__WORK ITEM__.
Recast the data below as a Markdown table with the columns "Row" and "Line," giving each non-blank line its own numbered row. Leave out blank lines and all pictures.

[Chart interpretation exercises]
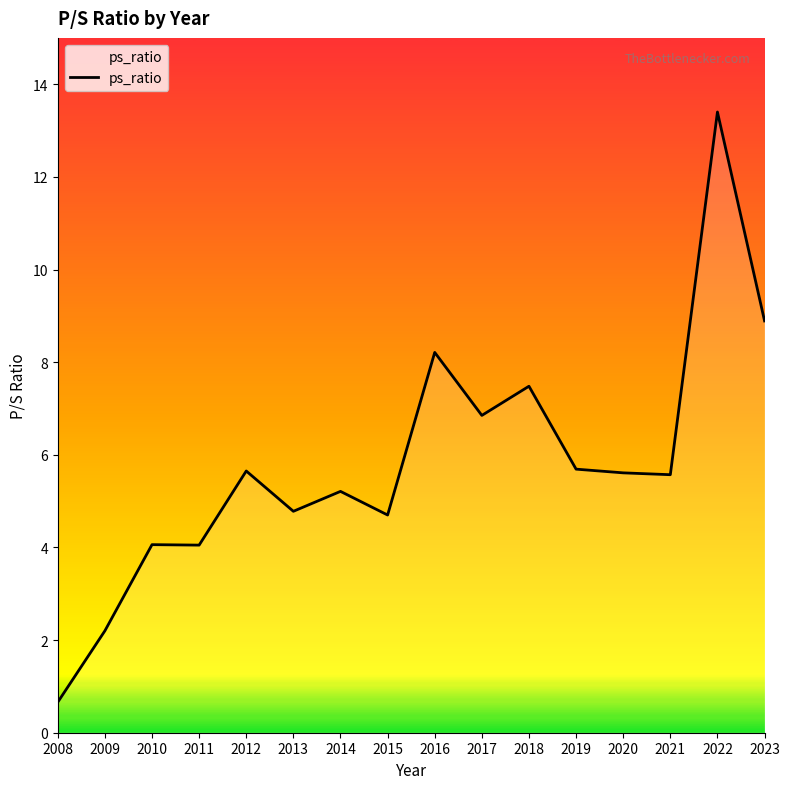

What is the approximate value at 2014?

5.2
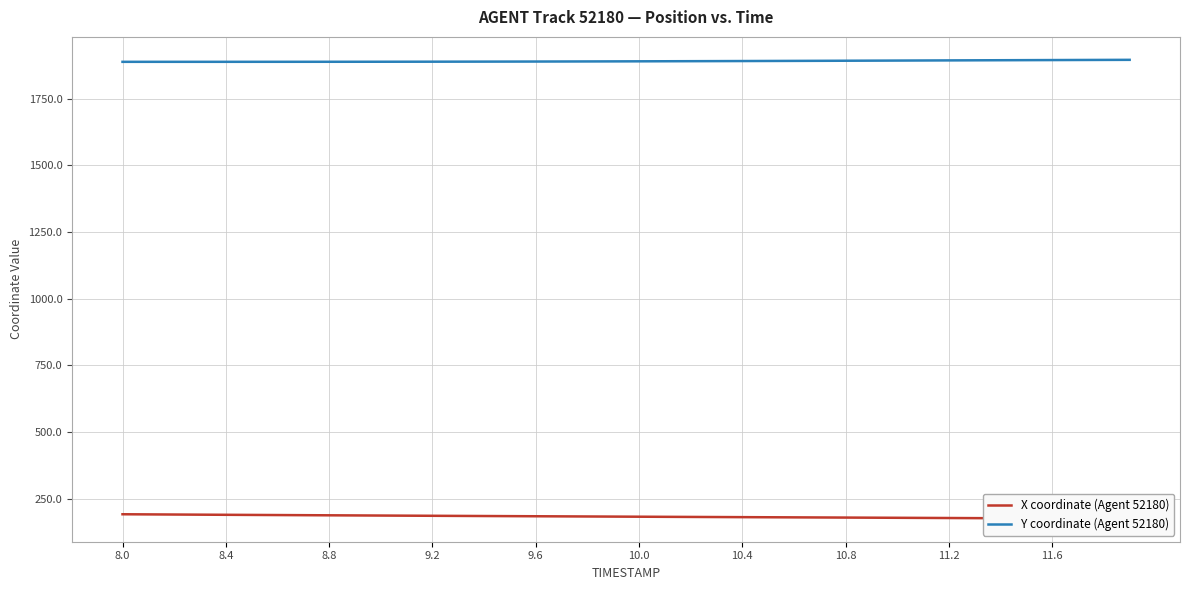

Which series has the widest spread of values?

X coordinate (Agent 52180)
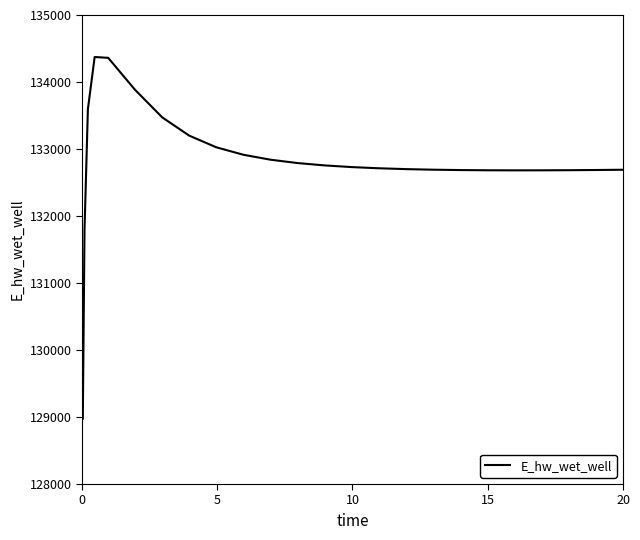

What is the smallest value displayed?

128975.5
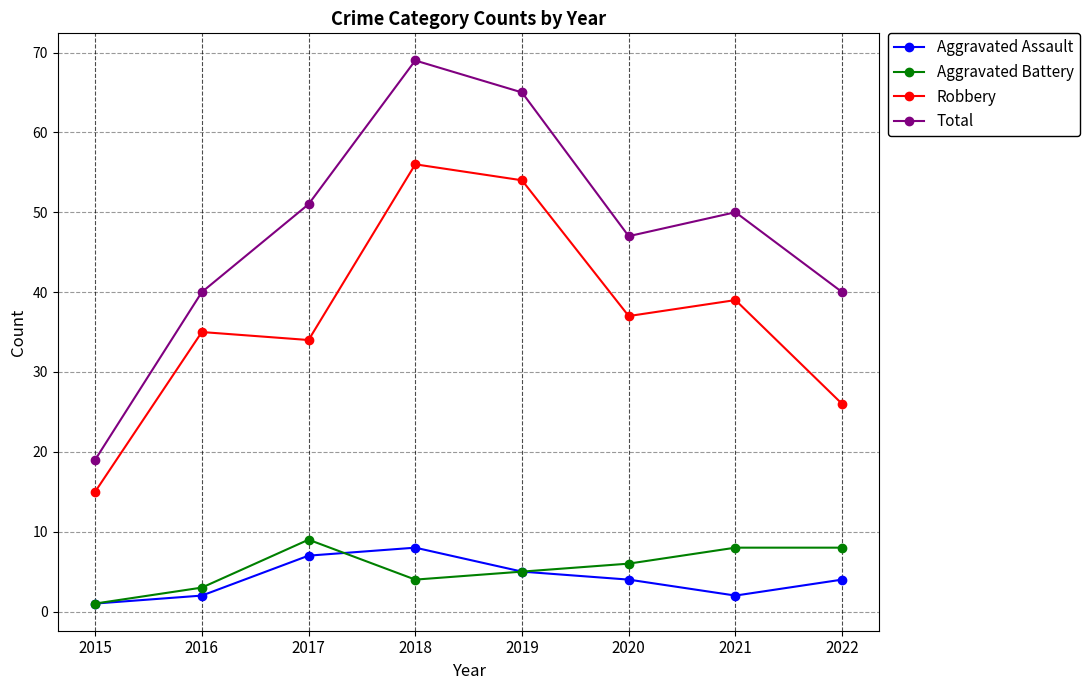

What is the approximate value of Total at 2015, to the nearest 10?

20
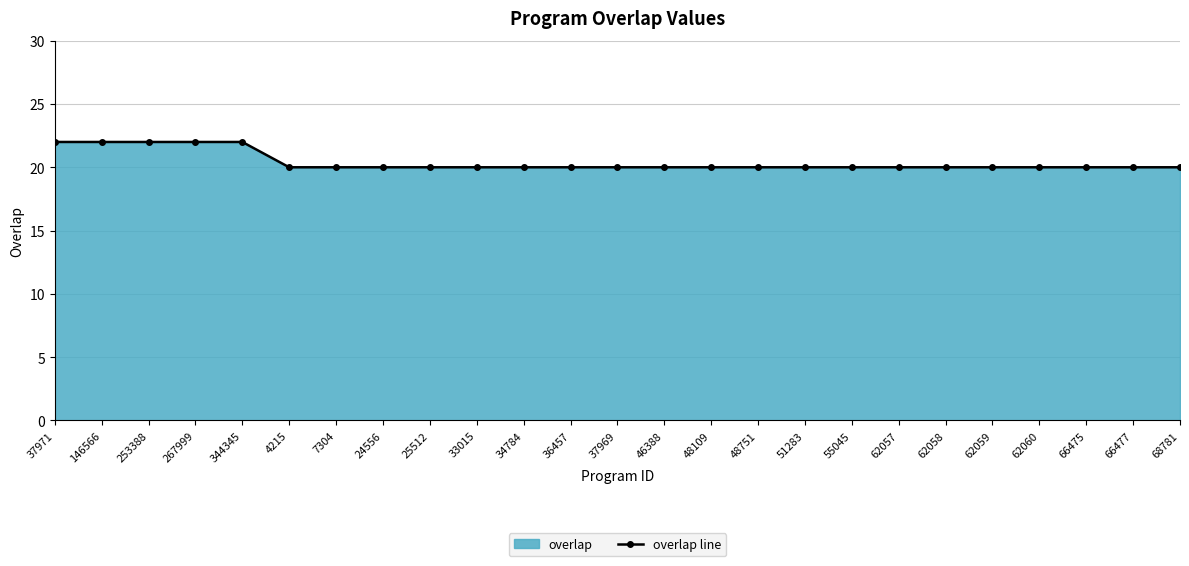

Reading left to right, extract all data points from this chart.

22	22	22	22	22	20	20	20	20	20	20	20	20	20	20	20	20	20	20	20	20	20	20	20	20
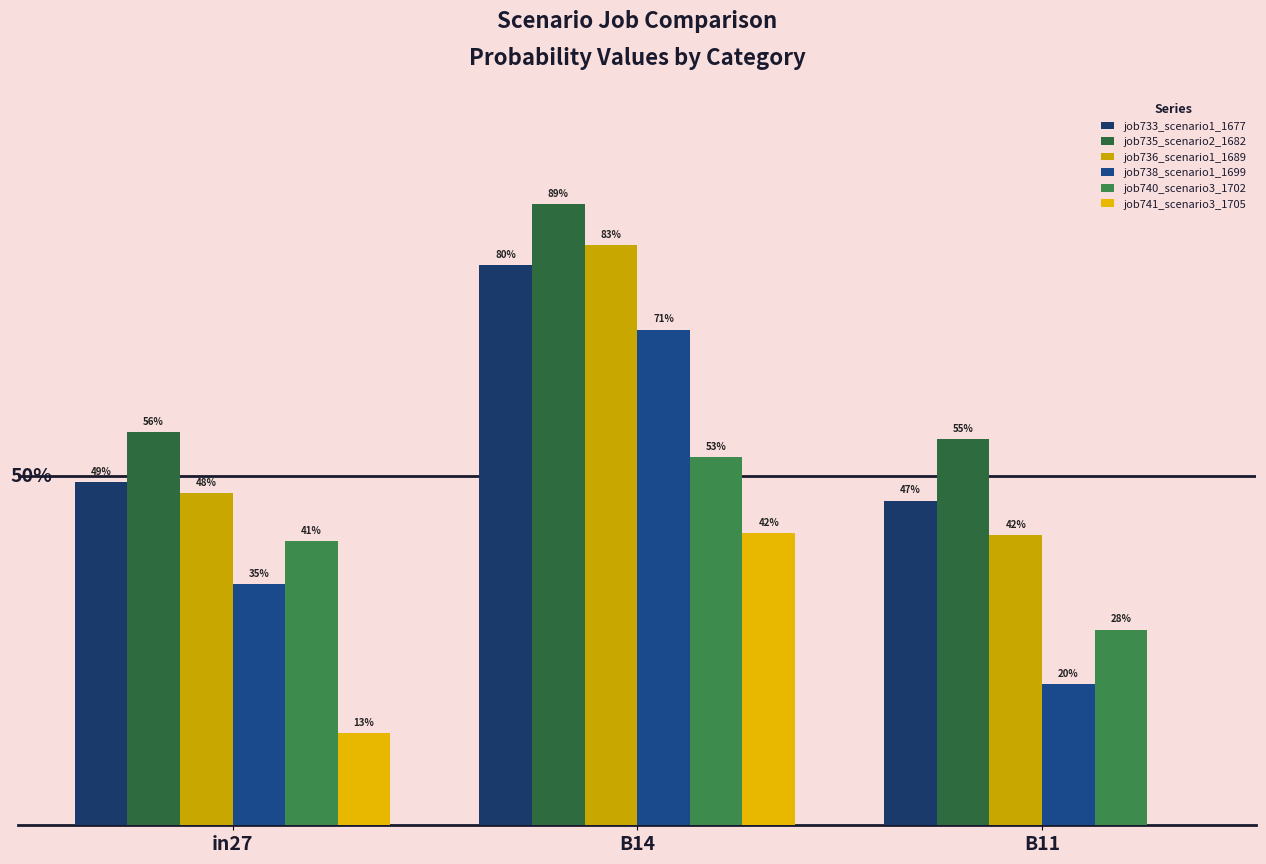

Does the chart contain stacked bars?

No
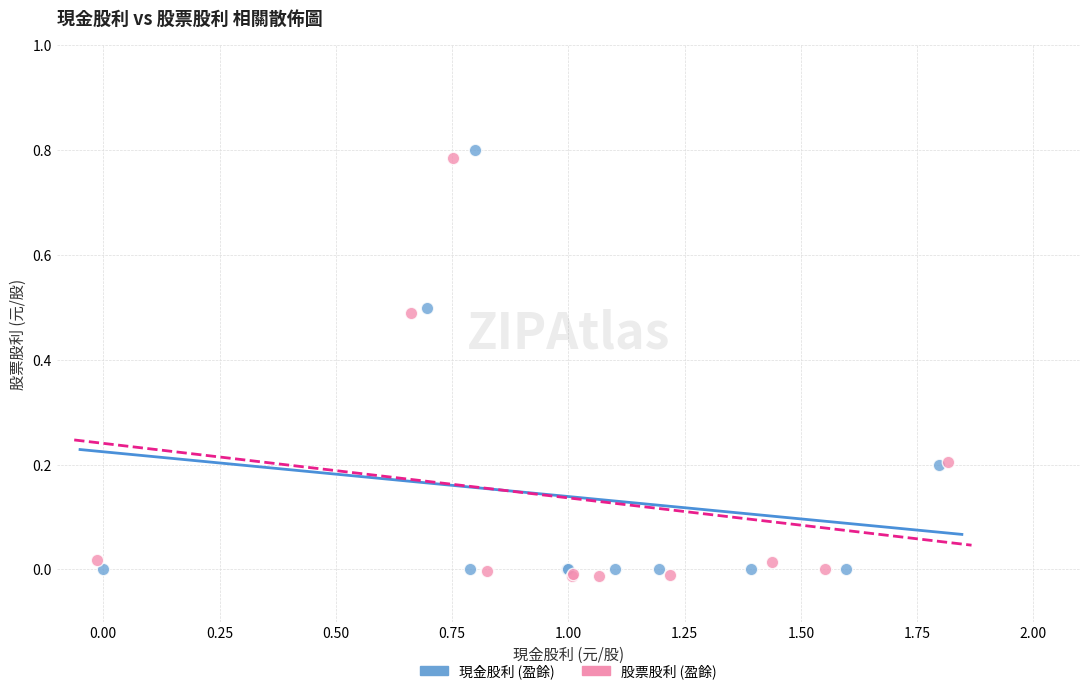

What are all the series names shown in the legend?

現金股利 (盈餘), 股票股利 (盈餘)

__FINISHED TASK__.
| Row | Line |
|---|---|
| 1 | What is the approximate value at 2014? |
| 2 | 5.2 |
| 3 | Which series has the widest spread of values? |
| 4 | X coordinate (Agent 52180) |
| 5 | What is the smallest value displayed? |
| 6 | 128975.5 |
| 7 | What is the approximate value of Total at 2015, to the nearest 10? |
| 8 | 20 |
| 9 | Reading left to right, extract all data points from this chart. |
| 10 | 22	22	22	22	22	20	20	20	20	20	20	20	20	20	20	20	20	20	20	20	20	20	20	20	20 |
| 11 | Does the chart contain stacked bars? |
| 12 | No |
| 13 | What are all the series names shown in the legend? |
| 14 | 現金股利 (盈餘), 股票股利 (盈餘) |